La libertà del corpo nudo, il piacere dell’atto sessuale e l’erotismo dilagano nei riferimenti alla letteratura: dal Decameron di Pier Paolo Pasolini, ad esempio, Fratino riprende il tema dell’amore inconciliabile e lo rivisita in chiave queer. In A Breeze (2017), due giovani amanti si abbracciano su un letto a baldacchino riprendendo il segreto incontro amoroso tra Caterina e Ricciardo della novella del Boccaccio. Questo tipo di rappresentazione percorre gran parte delle opere di Fratino e si mescola con esperienze di vita personale: una lunga, calda estate, una “bella estate” pavesiana vissuta per l’Italia insieme ad amici immersi in letture, bagni di sole e nuotate al mare o al torrente.
Lo studio dei corpi, il legame dell’artista con i corpi rappresentati – mai lontani dalla sua sfera intima – non si ferma alla raffigurazione e allo studio del nudo in situazioni affettive, ma spazia nel quotidiano, trasformando, o facendo emergere, il lato erotico della vita anche in un riposo in riva al mare, o in una nuotata al ruscello, dove l’intimità è garantita dalla folta vegetazione che condiziona l’intera tavolozza dell’opera: ogni cosa è dotata di un cromatismo verdastro, frutto dei raggi che, riflettendo le foglie soprastanti, colorano quanto sta sotto di esse.

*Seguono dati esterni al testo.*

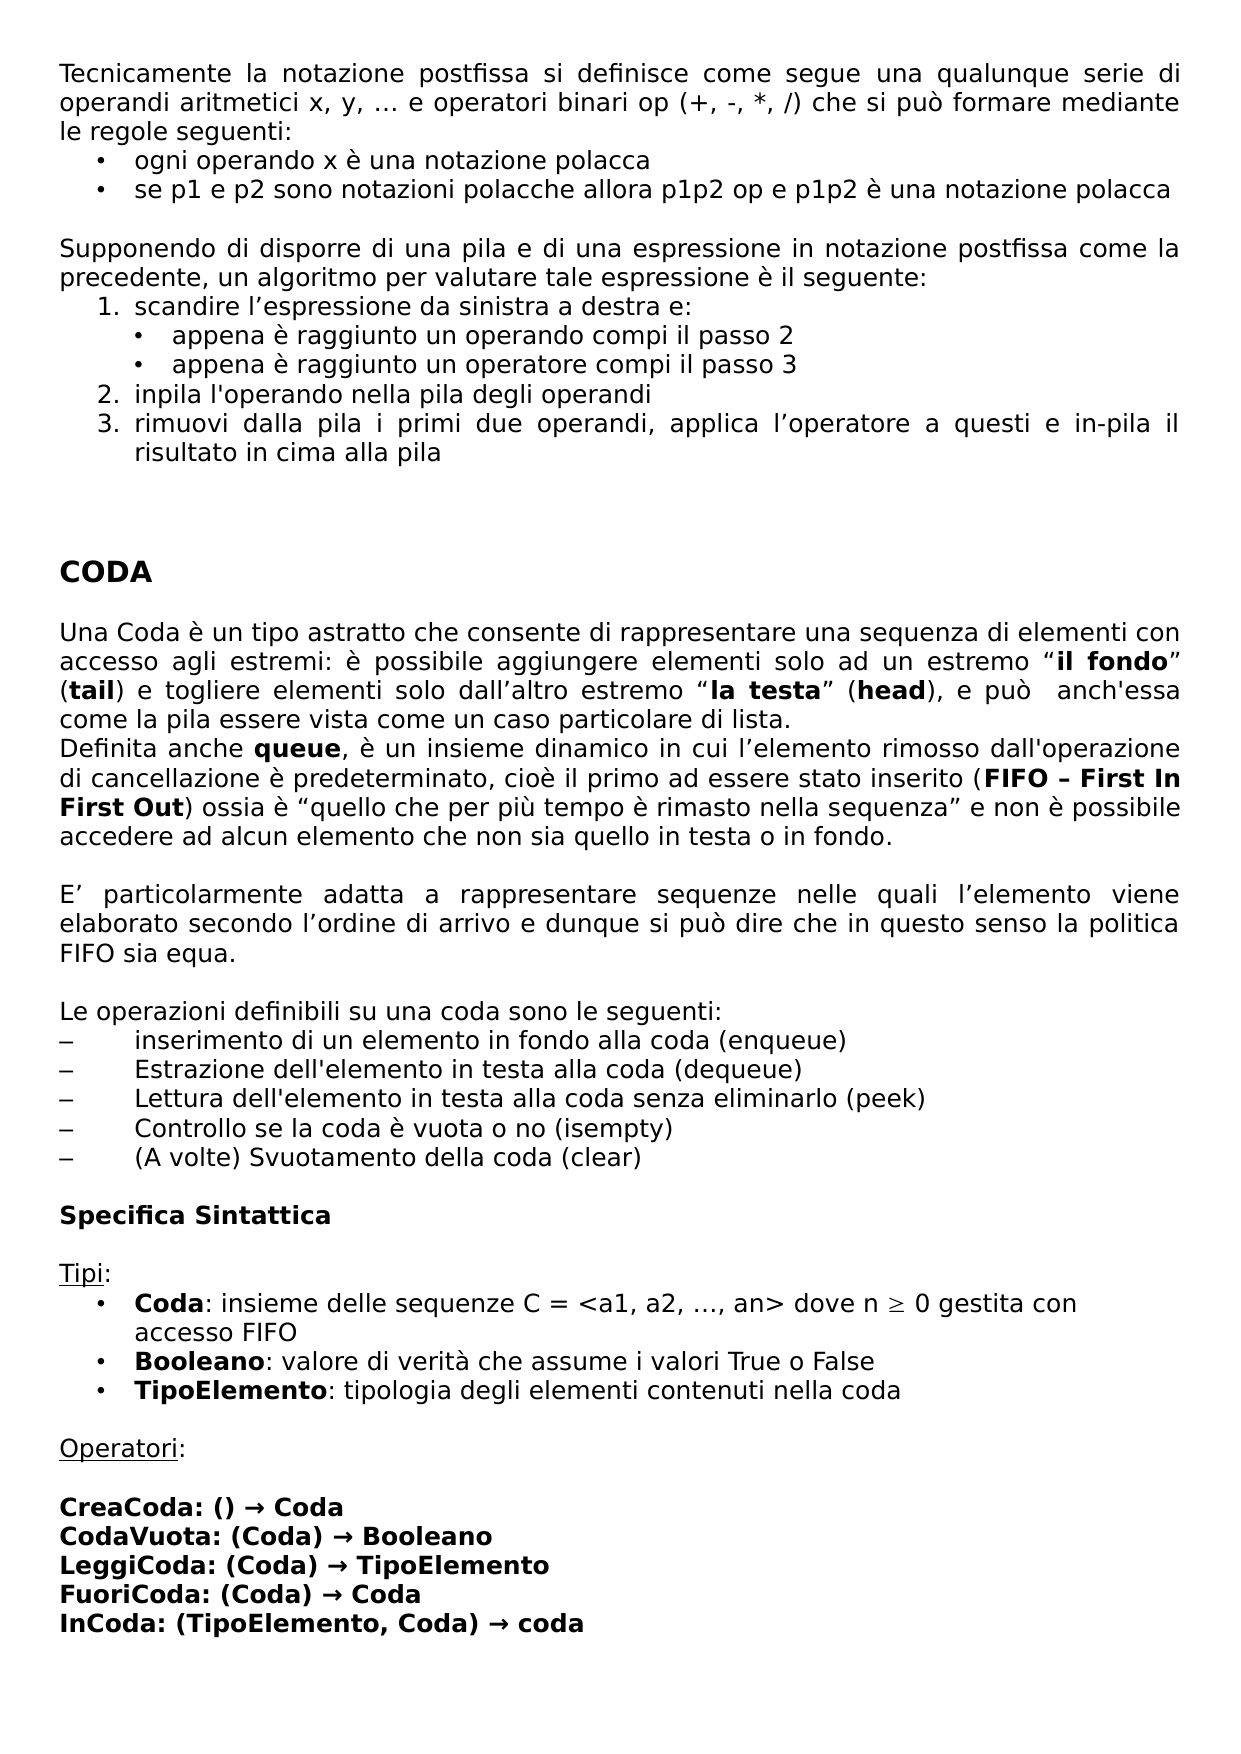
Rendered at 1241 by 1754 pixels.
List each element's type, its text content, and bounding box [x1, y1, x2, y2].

text Supponendo di disporre di una pila e di una espressione in notazione postfissa come la precedente, un algoritmo per valutare tale espressione è il seguente: [59, 234, 1181, 292]
list inserimento di un elemento in fondo alla coda (enqueue) [59, 1026, 1181, 1056]
text Definita anche queue, è un insieme dinamico in cui l’elemento rimosso dall'operazione di cancellazione è predeterminato, cioè il primo ad essere stato inserito (FIFO – First In First Out) ossia è “quello che per più tempo è rimasto nella sequenza” e non è possibile accedere ad alcun elemento che non sia quello in testa o in fondo. [59, 735, 1181, 851]
text Una Coda è un tipo astratto che consente di rappresentare una sequenza di elementi con accesso agli estremi: è possibile aggiungere elementi solo ad un estremo “il fondo” (tail) e togliere elementi solo dall’altro estremo “la testa” (head), e può anch'essa come la pila essere vista come un caso particolare di lista. [59, 618, 1181, 735]
list appena è raggiunto un operatore compi il passo 3 [134, 351, 1181, 380]
text CreaCoda: () → Coda [59, 1493, 1181, 1522]
list appena è raggiunto un operando compi il passo 2 [134, 322, 1181, 351]
list Controllo se la coda è vuota o no (isempty) [59, 1114, 1181, 1143]
text Operatori: [59, 1435, 1181, 1464]
list se p1 e p2 sono notazioni polacche allora p1p2 op e p1p2 è una notazione polacca [97, 176, 1181, 205]
list TipoElemento: tipologia degli elementi contenuti nella coda [97, 1376, 1181, 1406]
text Tecnicamente la notazione postfissa si definisce come segue una qualunque serie di operandi aritmetici x, y, … e operatori binari op (+, -, *, /) che si può formare mediante le regole seguenti: [59, 59, 1181, 147]
text Le operazioni definibili su una coda sono le seguenti: [59, 997, 1181, 1026]
list (A volte) Svuotamento della coda (clear) [59, 1143, 1181, 1172]
text Tipi: [59, 1260, 1181, 1289]
list Estrazione dell'elemento in testa alla coda (dequeue) [59, 1056, 1181, 1085]
list Booleano: valore di verità che assume i valori True o False [97, 1347, 1181, 1376]
text Specifica Sintattica [59, 1201, 1181, 1231]
list scandire l’espressione da sinistra a destra e: [97, 292, 1181, 322]
list ogni operando x è una notazione polacca [97, 147, 1181, 176]
text E’ particolarmente adatta a rappresentare sequenze nelle quali l’elemento viene elaborato secondo l’ordine di arrivo e dunque si può dire che in questo senso la politica FIFO sia equa. [59, 881, 1181, 968]
text CODA [59, 555, 1181, 589]
text FuoriCoda: (Coda) → Coda [59, 1581, 1181, 1610]
list inpila l'operando nella pila degli operandi [97, 380, 1181, 409]
list rimuovi dalla pila i primi due operandi, applica l’operatore a questi e in-pila il risultato in cima alla pila [97, 409, 1181, 467]
text InCoda: (TipoElemento, Coda) → coda [59, 1610, 1181, 1639]
text LeggiCoda: (Coda) → TipoElemento [59, 1551, 1181, 1581]
list Lettura dell'elemento in testa alla coda senza eliminarlo (peek) [59, 1085, 1181, 1114]
text CodaVuota: (Coda) → Booleano [59, 1522, 1181, 1551]
list Coda: insieme delle sequenze C = <a1, a2, …, an> dove n ³ 0 gestita con accesso FIFO [97, 1289, 1181, 1347]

Anche in Washing in the sink (2023) la luce che colpisce l’interno condiziona la resa cromatica del dipinto: l’illuminazione artificiale del bagno ha pervaso corpi, mobilia e pareti rivestite di un giallo intenso; l’atto di lavarsi le parti intime è rappresentato come un rituale di cura e attenzione, che richiama le scene di passione o di affetto tra compagni: Kiss (2023) ed Embracing Couple (2018) giocano con la complementarità dei colori e mostrano il vissuto dell’artista, la sperimentazione della sessualità in una società definita da Mieli “educastrante”. Il fondo di queste opere è neutro o freddo, i corpi sono caldi, saturi di colore, quasi illuminati da una luce interiore come quando premiamo i polpastrelli sopra una torcia. Specialmente Embracing couple ci riporta alla lezione dell’espressionismo francese di Matisse e di Derain: forti contrasti cromatici risaltano l’uno nell’altro, creando “forme intemporali o demoni propizi” richiamando Patrizia Cavalli, altra poeta nota e lettissima da Fratino nella raccolta Pigre divinità e pigra sorte.